The image of the Hindu god could possibly be Ardhanarishvara (अर्धनारीश्वर, Ardhanārīśvara) – who is an androgynous deity composed of Shiva and his consort Shakti,and represents the synthesis of masculine and feminine energies. The Ardhanari form also illustrates how the female principle of God, Shakti, is inseparable from the male principle of God, Shiva. Ardhanari in iconography is depicted as half-male and half-female, split down the middle. This sculptural depiction of Shiva as Ardhanari may be among the sculptures at either Ellora or Elephanta.
Dangling at the left is a Saint Ann chaplet.
The term Chaplet is used commonly to designate Roman Catholic prayer forms which use prayer beads, but are not necessarily related to the Rosary. Chaplets are considered “personal devotionals,” and there is no set form and therefore they vary considerably.
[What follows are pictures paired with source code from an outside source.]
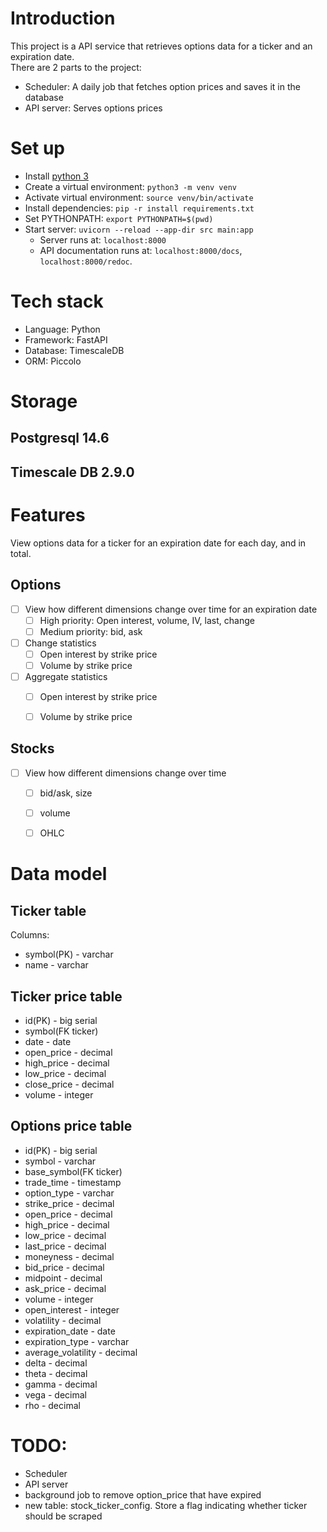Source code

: # Introduction
This project is a API service that retrieves options data for a ticker and an expiration date.  
There are 2 parts to the project:
* Scheduler: A daily job that fetches option prices and saves it in the database
* API server: Serves options prices

# Set up
* Install [python 3](https://www.python.org/downloads/)
* Create a virtual environment: `python3 -m venv venv`
* Activate virtual environment: `source venv/bin/activate`
* Install dependencies: `pip -r install requirements.txt`
* Set PYTHONPATH: `export PYTHONPATH=$(pwd)`
* Start server: `uvicorn --reload --app-dir src main:app`
  * Server runs at: `localhost:8000`
  * API documentation runs at: `localhost:8000/docs`, `localhost:8000/redoc`.

# Tech stack
* Language: Python
* Framework: FastAPI
* Database: TimescaleDB
* ORM: Piccolo

# Storage
## Postgresql 14.6
## Timescale DB 2.9.0

# Features
View options data for a ticker for an expiration date for each day, and in total.

## Options
- [ ] View how different dimensions change over time for an expiration date
  - [ ] High priority: Open interest, volume, IV, last, change
  - [ ] Medium priority: bid, ask
- [ ] Change statistics
  - [ ] Open interest by strike price
  - [ ] Volume by strike price
- [ ] Aggregate statistics
  - [ ] Open interest by strike price
  - [ ] Volume by strike price


## Stocks
- [ ] View how different dimensions change over time
  - [ ] bid/ask, size
  - [ ] volume
  - [ ] OHLC


# Data model
## Ticker table
Columns:
* symbol(PK) - varchar
* name - varchar

## Ticker price table
* id(PK) - big serial
* symbol(FK ticker)
* date - date
* open_price - decimal
* high_price - decimal
* low_price - decimal
* close_price - decimal
* volume - integer

## Options price table
* id(PK) - big serial
* symbol - varchar
* base_symbol(FK ticker)
* trade_time - timestamp
* option_type - varchar
* strike_price - decimal
* open_price - decimal
* high_price - decimal
* low_price - decimal
* last_price - decimal
* moneyness - decimal
* bid_price - decimal
* midpoint - decimal
* ask_price - decimal
* volume - integer
* open_interest - integer
* volatility - decimal
* expiration_date - date
* expiration_type - varchar
* average_volatility - decimal
* delta - decimal
* theta - decimal
* gamma - decimal
* vega - decimal
* rho - decimal

# TODO:
* Scheduler
* API server
* background job to remove option_price that have expired
* new table: stock_ticker_config. Store a flag indicating whether ticker should be scraped
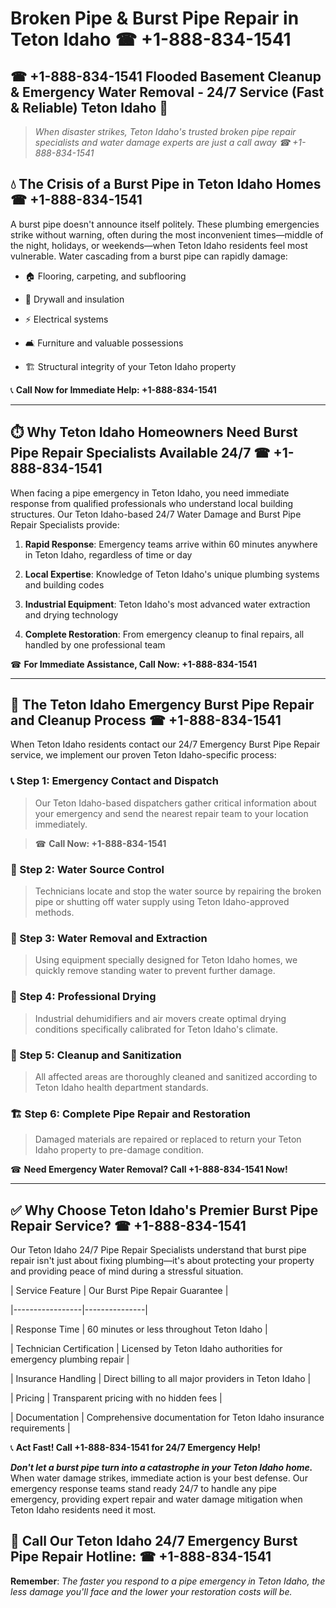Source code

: # Broken Pipe & Burst Pipe Repair in Teton Idaho ☎ +1-888-834-1541  
## ☎ +1-888-834-1541 Flooded Basement Cleanup & Emergency Water Removal - 24/7 Service (Fast & Reliable) Teton Idaho 🚨  

> *When disaster strikes, Teton Idaho's trusted broken pipe repair specialists and water damage experts are just a call away ☎ +1-888-834-1541*  

## 💧 The Crisis of a Burst Pipe in Teton Idaho Homes ☎ +1-888-834-1541  

A burst pipe doesn't announce itself politely. These plumbing emergencies strike without warning, often during the most inconvenient times—middle of the night, holidays, or weekends—when Teton Idaho residents feel most vulnerable. Water cascading from a burst pipe can rapidly damage:  

* 🏠 Flooring, carpeting, and subflooring  
* 🧱 Drywall and insulation  
* ⚡ Electrical systems  
* 🛋️ Furniture and valuable possessions  
* 🏗️ Structural integrity of your Teton Idaho property  

📞 **Call Now for Immediate Help: +1-888-834-1541**  

---  

## ⏱️ Why Teton Idaho Homeowners Need Burst Pipe Repair Specialists Available 24/7 ☎ +1-888-834-1541  

When facing a pipe emergency in Teton Idaho, you need immediate response from qualified professionals who understand local building structures. Our Teton Idaho-based 24/7 Water Damage and Burst Pipe Repair Specialists provide:  

1. **Rapid Response**: Emergency teams arrive within 60 minutes anywhere in Teton Idaho, regardless of time or day  
2. **Local Expertise**: Knowledge of Teton Idaho's unique plumbing systems and building codes  
3. **Industrial Equipment**: Teton Idaho's most advanced water extraction and drying technology  
4. **Complete Restoration**: From emergency cleanup to final repairs, all handled by one professional team  

☎ **For Immediate Assistance, Call Now: +1-888-834-1541**  

---  

## 🔧 The Teton Idaho Emergency Burst Pipe Repair and Cleanup Process ☎ +1-888-834-1541  

When Teton Idaho residents contact our 24/7 Emergency Burst Pipe Repair service, we implement our proven Teton Idaho-specific process:  

### 📞 Step 1: Emergency Contact and Dispatch  
> Our Teton Idaho-based dispatchers gather critical information about your emergency and send the nearest repair team to your location immediately.  
> ☎ **Call Now: +1-888-834-1541**  

### 🚿 Step 2: Water Source Control  
> Technicians locate and stop the water source by repairing the broken pipe or shutting off water supply using Teton Idaho-approved methods.  

### 🌊 Step 3: Water Removal and Extraction  
> Using equipment specially designed for Teton Idaho homes, we quickly remove standing water to prevent further damage.  

### 💨 Step 4: Professional Drying  
> Industrial dehumidifiers and air movers create optimal drying conditions specifically calibrated for Teton Idaho's climate.  

### 🧼 Step 5: Cleanup and Sanitization  
> All affected areas are thoroughly cleaned and sanitized according to Teton Idaho health department standards.  

### 🏗️ Step 6: Complete Pipe Repair and Restoration  
> Damaged materials are repaired or replaced to return your Teton Idaho property to pre-damage condition.  

☎ **Need Emergency Water Removal? Call +1-888-834-1541 Now!**  

---  

## ✅ Why Choose Teton Idaho's Premier Burst Pipe Repair Service? ☎ +1-888-834-1541  

Our Teton Idaho 24/7 Pipe Repair Specialists understand that burst pipe repair isn't just about fixing plumbing—it's about protecting your property and providing peace of mind during a stressful situation.  

| Service Feature | Our Burst Pipe Repair Guarantee |  
|-----------------|---------------|  
| Response Time | 60 minutes or less throughout Teton Idaho |  
| Technician Certification | Licensed by Teton Idaho authorities for emergency plumbing repair |  
| Insurance Handling | Direct billing to all major providers in Teton Idaho |  
| Pricing | Transparent pricing with no hidden fees |  
| Documentation | Comprehensive documentation for Teton Idaho insurance requirements |  

📞 **Act Fast! Call +1-888-834-1541 for 24/7 Emergency Help!**  

***Don't let a burst pipe turn into a catastrophe in your Teton Idaho home.*** When water damage strikes, immediate action is your best defense. Our emergency response teams stand ready 24/7 to handle any pipe emergency, providing expert repair and water damage mitigation when Teton Idaho residents need it most.  

## 📱 Call Our Teton Idaho 24/7 Emergency Burst Pipe Repair Hotline: ☎ +1-888-834-1541  

**Remember**: *The faster you respond to a pipe emergency in Teton Idaho, the less damage you'll face and the lower your restoration costs will be.*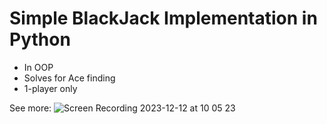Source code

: # Simple BlackJack Implementation in Python

* In OOP
* Solves for Ace finding
* 1-player only

See more:
![Screen Recording 2023-12-12 at 10 05 23](https://github.com/wrecord94/Python-BlackJack/assets/153375494/68086b3f-b3e0-4b9f-91d4-82b8a2ca2064)

  
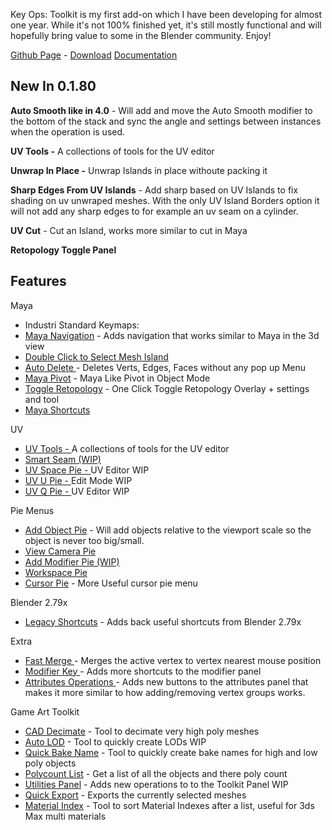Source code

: Key Ops: Toolkit is my first add-on which I have been developing for almost one year. While it's not 100% finished yet, it's still mostly functional and will hopefully bring value to some in the Blender community. Enjoy!

[Github Page](https://github.com/Dangry98/Key-Ops-Toolkit/tree/main?tab=readme-ov-file) - [Download](https://github.com/Dangry98/Key-Ops-Toolkit/releases/download/v.0.1.80/KeyOps-Toolkit_0.1.80.zip)
[Documentation](https://key-ops-toolkit.notion.site/Key-Ops-Toolkit-Documentation-8683460f070542669f0dab4a92734dc9)

## New In 0.1.80
**Auto Smooth like in 4.0** - Will add and move the Auto Smooth modifier to the bottom of the stack and sync the angle and settings between instances when the operation is used.

**UV Tools -** A collections of tools for the UV editor

**Unwrap In Place -** Unwrap Islands in place withoute packing it

**Sharp Edges From UV Islands** - Add sharp based on UV Islands to fix shading on uv unwraped meshes. With the only UV Island Borders option it will not add any sharp edges to for example an uv seam on a cylinder. 

**UV Cut** - Cut an Island, works more similar to cut in Maya 

**Retopology Toggle Panel**

## Features

Maya

* Industri Standard Keymaps:
* [Maya Navigation](https://key-ops-toolkit.notion.site/Maya-f9a3b12b0da24e82b6fe9f9ed01fdae3) - Adds navigation that works similar to Maya in the 3d view
* [Double Click to Select Mesh Island](https://key-ops-toolkit.notion.site/Maya-f9a3b12b0da24e82b6fe9f9ed01fdae3)
* [Auto Delete ](https://key-ops-toolkit.notion.site/Maya-f9a3b12b0da24e82b6fe9f9ed01fdae3)- Deletes Verts, Edges, Faces without any pop up Menu 
* [Maya Pivot](https://key-ops-toolkit.notion.site/Maya-f9a3b12b0da24e82b6fe9f9ed01fdae3) - Maya Like Pivot in Object Mode
* [Toggle Retopology](https://key-ops-toolkit.notion.site/Maya-f9a3b12b0da24e82b6fe9f9ed01fdae3) - One Click Toggle Retopology Overlay + settings and tool
* [Maya Shortcuts](https://key-ops-toolkit.notion.site/Maya-f9a3b12b0da24e82b6fe9f9ed01fdae3)

UV

* [UV Tools - ](https://key-ops-toolkit.notion.site/UV-faa2eddaa1cd440088a31f25aa23a2d8)A collections of tools for the UV editor
* [Smart Seam (WIP)](https://key-ops-toolkit.notion.site/UV-faa2eddaa1cd440088a31f25aa23a2d8)
* [UV Space Pie - ](https://key-ops-toolkit.notion.site/UV-faa2eddaa1cd440088a31f25aa23a2d8)UV Editor WIP
* [UV U Pie - ](https://key-ops-toolkit.notion.site/UV-faa2eddaa1cd440088a31f25aa23a2d8)Edit Mode WIP
* [UV Q Pie - ](https://key-ops-toolkit.notion.site/UV-faa2eddaa1cd440088a31f25aa23a2d8)UV Editor WIP

Pie Menus

* [Add Object Pie](https://key-ops-toolkit.notion.site/Pie-Menu-e3eb5b5c1d85423da9f5bad8867791d7) - Will add objects relative to the viewport scale so the object is never too big/small.
* [View Camera Pie](https://key-ops-toolkit.notion.site/Pie-Menu-e3eb5b5c1d85423da9f5bad8867791d7)
* [Add Modifier Pie (WIP)](https://key-ops-toolkit.notion.site/Pie-Menu-e3eb5b5c1d85423da9f5bad8867791d7)
* [Workspace Pie ](https://key-ops-toolkit.notion.site/Pie-Menu-e3eb5b5c1d85423da9f5bad8867791d7)
* [Cursor Pie](https://key-ops-toolkit.notion.site/Pie-Menu-e3eb5b5c1d85423da9f5bad8867791d7) - More Useful cursor pie menu

Blender 2.79x

* [Legacy Shortcuts](https://key-ops-toolkit.notion.site/Blender-2-79x-639a8f60b4794927aede4c835a8af4fc) - Adds back useful shortcuts from Blender 2.79x

Extra

* [Fast Merge ](https://key-ops-toolkit.notion.site/Extra-de3a011e64b2403a94eeb2d6bc2f12df)- Merges the active vertex to vertex nearest mouse position
* [Modifier Key ](https://key-ops-toolkit.notion.site/Extra-de3a011e64b2403a94eeb2d6bc2f12df)- Adds more shortcuts to the modifier panel
* [Attributes Operations ](https://key-ops-toolkit.notion.site/Extra-de3a011e64b2403a94eeb2d6bc2f12df)- Adds new buttons to the attributes panel that makes it more similar to how adding/removing vertex groups works.

Game Art Toolkit

* [CAD Decimate](https://key-ops-toolkit.notion.site/Game-Art-Toolkit-4b6f85e7504c4cf1bf7ece9a095d929c) - Tool to decimate very high poly meshes
* [Auto LOD](https://key-ops-toolkit.notion.site/Game-Art-Toolkit-4b6f85e7504c4cf1bf7ece9a095d929c) - Tool to quickly create LODs WIP
* [Quick Bake Name](https://key-ops-toolkit.notion.site/Game-Art-Toolkit-4b6f85e7504c4cf1bf7ece9a095d929c) - Tool to quickly create bake names for high and low poly objects
* [Polycount List](https://key-ops-toolkit.notion.site/Game-Art-Toolkit-4b6f85e7504c4cf1bf7ece9a095d929c) - Get a list of all the objects and there poly count
* [Utilities Panel](https://key-ops-toolkit.notion.site/Game-Art-Toolkit-4b6f85e7504c4cf1bf7ece9a095d929c) - Adds new operations to to the Toolkit Panel WIP
* [Quick Export](https://key-ops-toolkit.notion.site/Game-Art-Toolkit-4b6f85e7504c4cf1bf7ece9a095d929c) - Exports the currently selected meshes
* [Material Index](https://key-ops-toolkit.notion.site/Game-Art-Toolkit-4b6f85e7504c4cf1bf7ece9a095d929c) - Tool to sort Material Indexes after a list, useful for 3ds Max multi materials
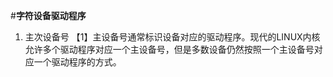 #**字符设备驱动程序**

1. 主次设备号
  【1】主设备号通常标识设备对应的驱动程序。现代的LINUX内核允许多个驱动程序对应一个主设备号，但是多数设备仍然按照一个主设备号对应一个驱动程序的方式。
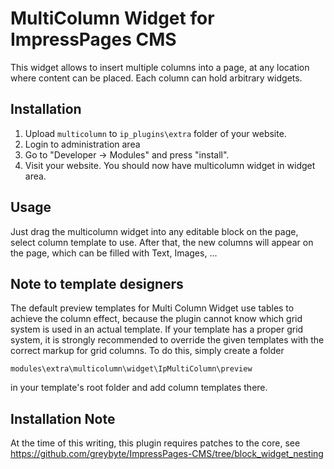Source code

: MultiColumn Widget for ImpressPages CMS
=======================================

This widget allows to insert multiple columns into a page, at any location 
where content can be placed. Each column can hold arbitrary widgets.

Installation
------------
1. Upload `multicolumn` to `ip_plugins\extra` folder of your website.
2. Login to administration area
3. Go to "Developer -> Modules" and press "install".
4. Visit your website. You should now have multicolumn widget in widget area.

Usage
-----
Just drag the multicolumn widget into any editable block on the page, select
column template to use. After that, the new columns will appear on the page,
which can be filled with Text, Images, ... 

Note to template designers
--------------------------
The default preview templates for Multi Column Widget use tables to achieve
the column effect, because the plugin cannot know which grid system is used 
in an actual template. If your template has a proper grid system, it is 
strongly recommended to override the given templates with the correct markup
for grid columns. To do this, simply create a folder 

`modules\extra\multicolumn\widget\IpMultiColumn\preview`

in your template's root folder and add column templates there.

Installation Note
-----------------
At the time of this writing, this plugin requires patches to the core, see
https://github.com/greybyte/ImpressPages-CMS/tree/block_widget_nesting
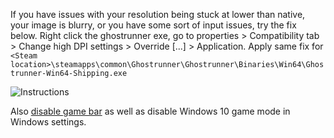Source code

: If you have issues with your resolution being stuck at lower than native, your image is blurry, or you have some sort of input issues, try the fix below. Right click the ghostrunner exe, go to properties > Compatibility tab > Change high DPI settings > Override [...] > Application.
Apply same fix for ``<Steam location>\steamapps\common\Ghostrunner\Ghostrunner\Binaries\Win64\Ghostrunner-Win64-Shipping.exe``


![Instructions](https://cdn.discordapp.com/attachments/770306474521264149/771510857988964352/dpifix.png)


Also [disable game bar](https://www.windowscentral.com/how-disable-and-remove-game-bar-windows-10-creators-update)
as well as disable Windows 10 game mode in Windows settings.

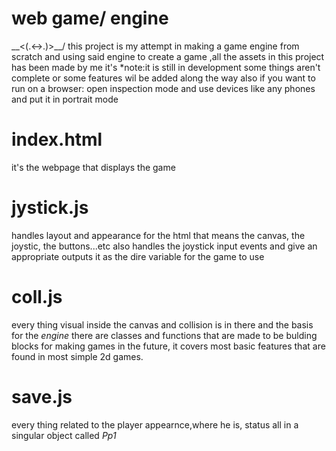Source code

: # web game/ engine 
\__<(.<->.)>__/
this project is my attempt in making a game engine from scratch  and using said engine to create a game ,all the assets in this project has been made by me it's
*note:it is still in development some things aren't complete or some features wil be added along the way
also if you want to run on a browser: open inspection mode and use devices like any phones and put it in portrait mode
# index.html 
it's the webpage that displays the game
# jystick.js
handles layout and appearance for the html that means the canvas, the joystic, the buttons...etc
also handles the joystick input events and give an appropriate outputs it as the dire variable for the game to use
# coll.js 
every thing visual inside the canvas and collision is in there and the basis for the *engine* there are classes and functions that are made to be bulding blocks for making games in the future, it covers most basic features that are found in most simple 2d games.
# save.js 
every thing related to the player appearnce,where he is, status all in a singular object called *Pp1*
While the usual five decade rosary may be referred to as a chaplet, often chaplets have fewer beads than a traditional rosary and a different set of prayers.¹
Saint Anne (also Ann or Anna, from Hebrew Hannah חַנָּה or Channah, meaning “favor” or “grace.”) of David’s house and line, was the mother of the Virgin Mary and grandmother of Jesus Christ according to Christian and Islamic tradition.